Dia seguinte, Dona Ester, atrás de ovos no galinheiro, vislumbra Lidinha lavando roupa no tanque. Observa-a de perfil a esfregar uns panos. Barriga grande. De novo?! Não é possível, esta moleca não tem nem 18 anos e já com 3 filhos para criar! Para quem criar? Ela ou a Rosa? A raiva vai subindo, a fúria contida vem como explosão: Sai daqui hoje mesmo, Lidinha. Pega suas tralhas, seus filhos e some da minha vida, desaparece! Chispa daqui, não vê o que faz com seus pais, com você mesma, sua louca, sem juízo, sem vergonha!

Rosa escuta os berros da patroa, sai porteira afora para buscar o neto na escola. Fazia isto todas as tardes, não podia se atrasar. Todo mundo sabia que o moleque era levado, se demorasse ele aprontava. Aquela era a hora do seu prazer. Voltaria conversando com o menino pela estrada, ele sempre falante contando mil histórias. Ela só pensava no momento em que o abraçaria e ele lhe daria aquele beijo lambuzado.

Já vinham voltando quando ela caiu. Do nada.
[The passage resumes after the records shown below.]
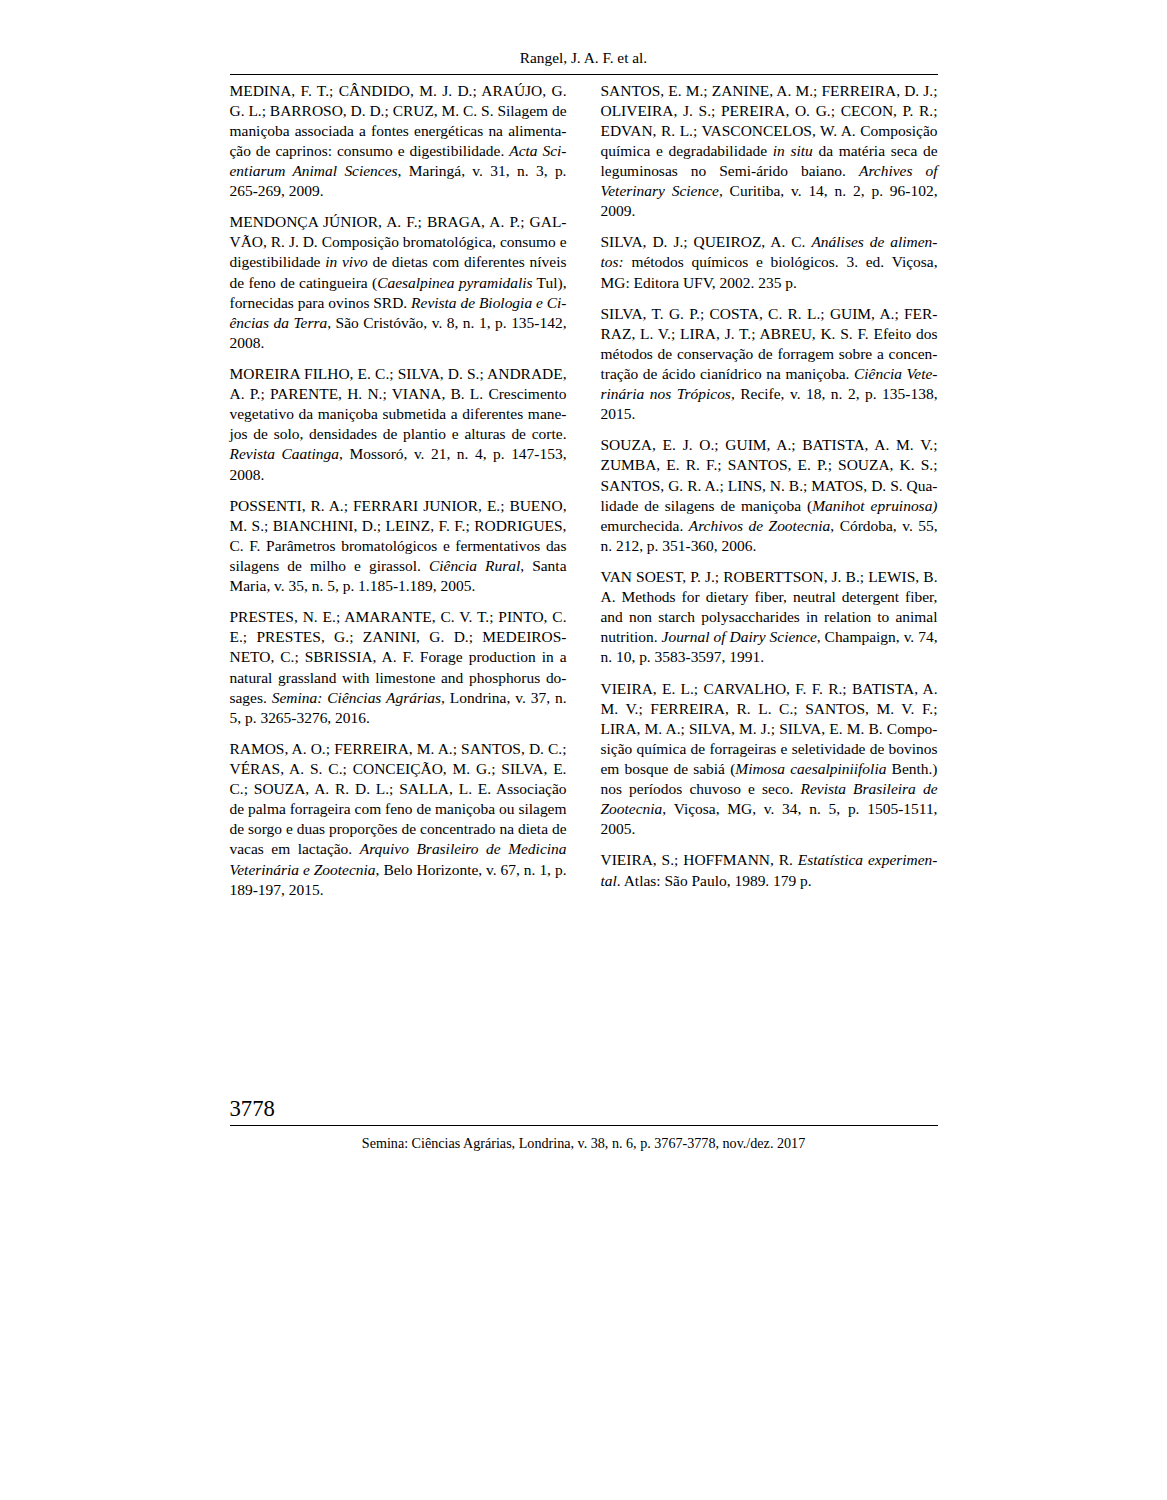Rangel, J. A. F. et al.
MEDINA, F. T.; CÂNDIDO, M. J. D.; ARAÚJO, G. G. L.; BARROSO, D. D.; CRUZ, M. C. S. Silagem de maniçoba associada a fontes energéticas na alimentação de caprinos: consumo e digestibilidade. Acta Scientiarum Animal Sciences, Maringá, v. 31, n. 3, p. 265-269, 2009.
MENDONÇA JÚNIOR, A. F.; BRAGA, A. P.; GALVÃO, R. J. D. Composição bromatológica, consumo e digestibilidade in vivo de dietas com diferentes níveis de feno de catingueira (Caesalpinea pyramidalis Tul), fornecidas para ovinos SRD. Revista de Biologia e Ciências da Terra, São Cristóvão, v. 8, n. 1, p. 135-142, 2008.
MOREIRA FILHO, E. C.; SILVA, D. S.; ANDRADE, A. P.; PARENTE, H. N.; VIANA, B. L. Crescimento vegetativo da maniçoba submetida a diferentes manejos de solo, densidades de plantio e alturas de corte. Revista Caatinga, Mossoró, v. 21, n. 4, p. 147-153, 2008.
POSSENTI, R. A.; FERRARI JUNIOR, E.; BUENO, M. S.; BIANCHINI, D.; LEINZ, F. F.; RODRIGUES, C. F. Parâmetros bromatológicos e fermentativos das silagens de milho e girassol. Ciência Rural, Santa Maria, v. 35, n. 5, p. 1.185-1.189, 2005.
PRESTES, N. E.; AMARANTE, C. V. T.; PINTO, C. E.; PRESTES, G.; ZANINI, G. D.; MEDEIROS-NETO, C.; SBRISSIA, A. F. Forage production in a natural grassland with limestone and phosphorus dosages. Semina: Ciências Agrárias, Londrina, v. 37, n. 5, p. 3265-3276, 2016.
RAMOS, A. O.; FERREIRA, M. A.; SANTOS, D. C.; VÉRAS, A. S. C.; CONCEIÇÃO, M. G.; SILVA, E. C.; SOUZA, A. R. D. L.; SALLA, L. E. Associação de palma forrageira com feno de maniçoba ou silagem de sorgo e duas proporções de concentrado na dieta de vacas em lactação. Arquivo Brasileiro de Medicina Veterinária e Zootecnia, Belo Horizonte, v. 67, n. 1, p. 189-197, 2015.
SANTOS, E. M.; ZANINE, A. M.; FERREIRA, D. J.; OLIVEIRA, J. S.; PEREIRA, O. G.; CECON, P. R.; EDVAN, R. L.; VASCONCELOS, W. A. Composição química e degradabilidade in situ da matéria seca de leguminosas no Semi-árido baiano. Archives of Veterinary Science, Curitiba, v. 14, n. 2, p. 96-102, 2009.
SILVA, D. J.; QUEIROZ, A. C. Análises de alimentos: métodos químicos e biológicos. 3. ed. Viçosa, MG: Editora UFV, 2002. 235 p.
SILVA, T. G. P.; COSTA, C. R. L.; GUIM, A.; FERRAZ, L. V.; LIRA, J. T.; ABREU, K. S. F. Efeito dos métodos de conservação de forragem sobre a concentração de ácido cianídrico na maniçoba. Ciência Veterinária nos Trópicos, Recife, v. 18, n. 2, p. 135-138, 2015.
SOUZA, E. J. O.; GUIM, A.; BATISTA, A. M. V.; ZUMBA, E. R. F.; SANTOS, E. P.; SOUZA, K. S.; SANTOS, G. R. A.; LINS, N. B.; MATOS, D. S. Qualidade de silagens de maniçoba (Manihot epruinosa) emurchecida. Archivos de Zootecnia, Córdoba, v. 55, n. 212, p. 351-360, 2006.
VAN SOEST, P. J.; ROBERTTSON, J. B.; LEWIS, B. A. Methods for dietary fiber, neutral detergent fiber, and non starch polysaccharides in relation to animal nutrition. Journal of Dairy Science, Champaign, v. 74, n. 10, p. 3583-3597, 1991.
VIEIRA, E. L.; CARVALHO, F. F. R.; BATISTA, A. M. V.; FERREIRA, R. L. C.; SANTOS, M. V. F.; LIRA, M. A.; SILVA, M. J.; SILVA, E. M. B. Composição química de forrageiras e seletividade de bovinos em bosque de sabiá (Mimosa caesalpiniifolia Benth.) nos períodos chuvoso e seco. Revista Brasileira de Zootecnia, Viçosa, MG, v. 34, n. 5, p. 1505-1511, 2005.
VIEIRA, S.; HOFFMANN, R. Estatística experimental. Atlas: São Paulo, 1989. 179 p.
3778
Semina: Ciências Agrárias, Londrina, v. 38, n. 6, p. 3767-3778, nov./dez. 2017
O garoto ficou sozinho na estrada, sentado ao lado da avó, esperando que ela se levantasse. Anoiteceu. 


*********************************************************

Ninguém sabia da Rosa, nem do moleque. Lidinha pôs as mãos na cabeça que já estava fervendo com a bronca da dona Ester. Onde está meu filho? Eles não voltaram da escola? Ninguém tinha visto nada. Sabia de nada.

Antenor, a rotina revirada, estava atordoado. Fez o caminho da escola, a cabeça girando, os pensamentos todos se amontoando feito batata em saco. À frente, um vulto. O grito Vô!!! E a corrida desesperada, a vó caiu, não quer levantar, não quer falar comigo e vem um choro inundado como se tivessem aberto as comportas da represa do medo. 

Antenor carrega o garoto e o abraço contém no carinho os pequenos ombros que soluçam. Os lábios tocam sua cabeça suada. Ajoelha-se perto de Rosa. Sobe um grunhido do meio do peito, um grito contido. Desata, ele também, no choro mais profundo, o velho e o menino, agarrados, despejando um rio sobre o colo inerte e frio da mulher. 

imagem da internet estrela-nasa-morte

...desde que as filhas ficaram grávidas, muito meninas, a mulher começou a adoecer...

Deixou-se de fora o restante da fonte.